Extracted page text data
—————
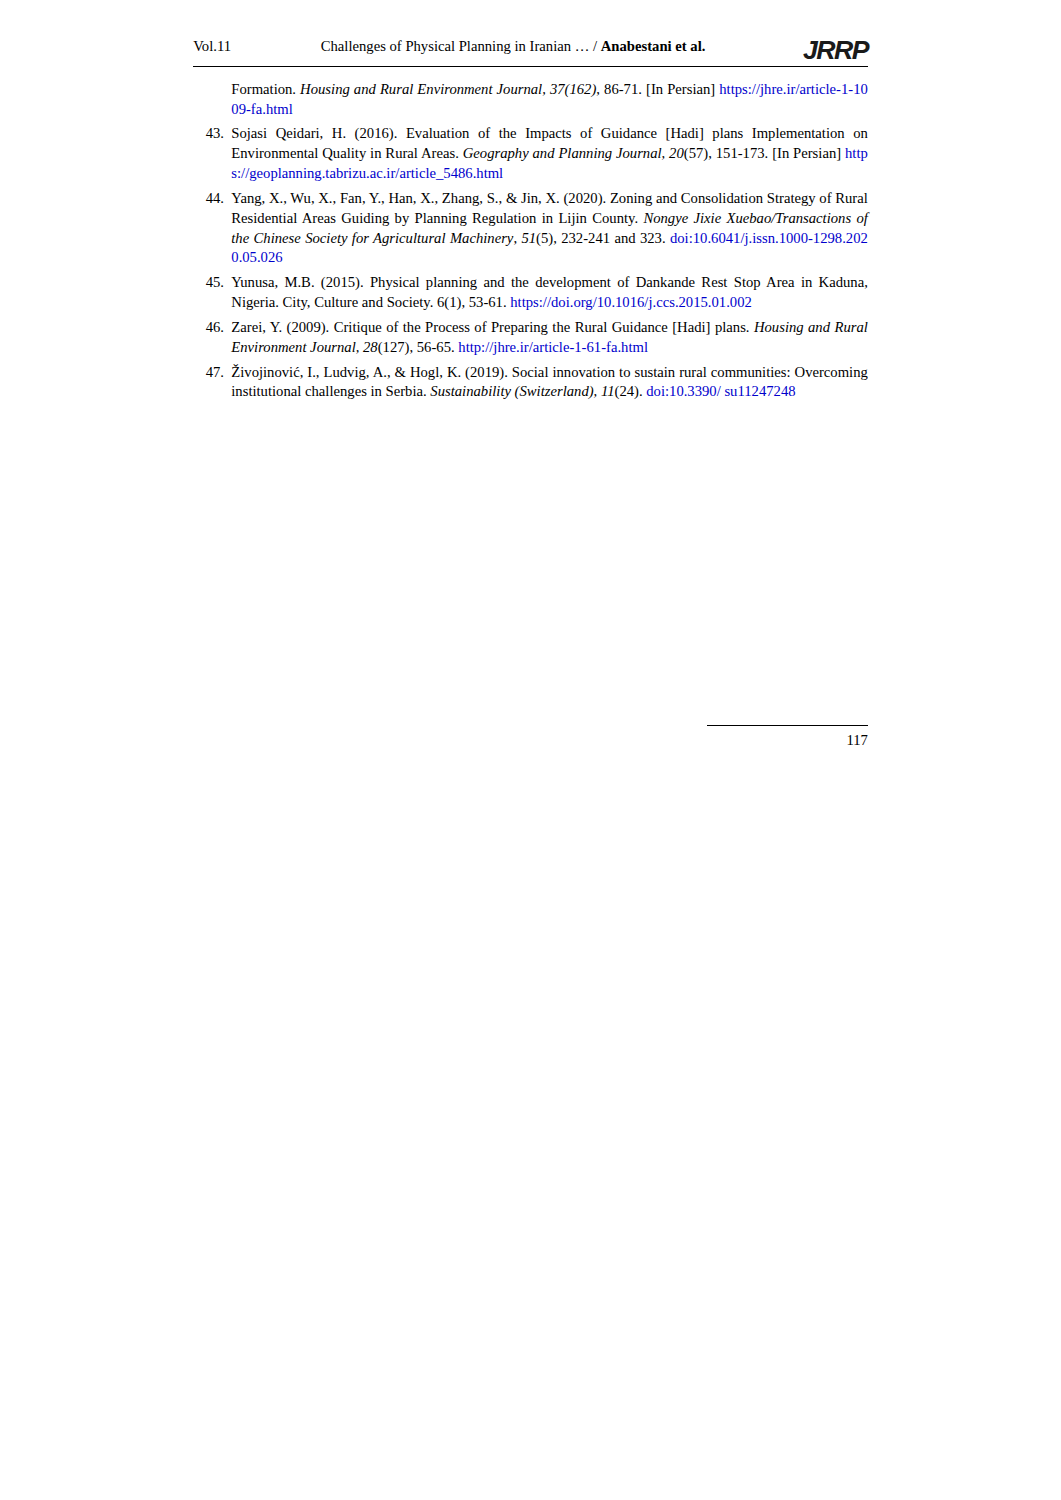Vol.11
Challenges of Physical Planning in Iranian … / Anabestani et al.
JRRP
Formation. Housing and Rural Environment Journal, 37(162), 86-71. [In Persian] https://jhre.ir/article-1-1009-fa.html
Sojasi Qeidari, H. (2016). Evaluation of the Impacts of Guidance [Hadi] plans Implementation on Environmental Quality in Rural Areas. Geography and Planning Journal, 20(57), 151-173. [In Persian] https://geoplanning.tabrizu.ac.ir/article_5486.html
Yang, X., Wu, X., Fan, Y., Han, X., Zhang, S., & Jin, X. (2020). Zoning and Consolidation Strategy of Rural Residential Areas Guiding by Planning Regulation in Lijin County. Nongye Jixie Xuebao/Transactions of the Chinese Society for Agricultural Machinery, 51(5), 232-241 and 323. doi:10.6041/j.issn.1000-1298.2020.05.026
Yunusa, M.B. (2015). Physical planning and the development of Dankande Rest Stop Area in Kaduna, Nigeria. City, Culture and Society. 6(1), 53-61. https://doi.org/10.1016/j.ccs.2015.01.002
Zarei, Y. (2009). Critique of the Process of Preparing the Rural Guidance [Hadi] plans. Housing and Rural Environment Journal, 28(127), 56-65. http://jhre.ir/article-1-61-fa.html
Živojinović, I., Ludvig, A., & Hogl, K. (2019). Social innovation to sustain rural communities: Overcoming institutional challenges in Serbia. Sustainability (Switzerland), 11(24). doi:10.3390/ su11247248
117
—————
REQUIREMENT:
Which lines above include the word "Physical"? Show each one.

EXERCISE RESULT:
Challenges of Physical Planning in Iranian … / Anabestani et al.
Yunusa, M.B. (2015). Physical planning and the development of Dankande Rest Stop Area in Kaduna, Nigeria. City, Culture and Society. 6(1), 53-61. https://doi.org/10.1016/j.ccs.2015.01.002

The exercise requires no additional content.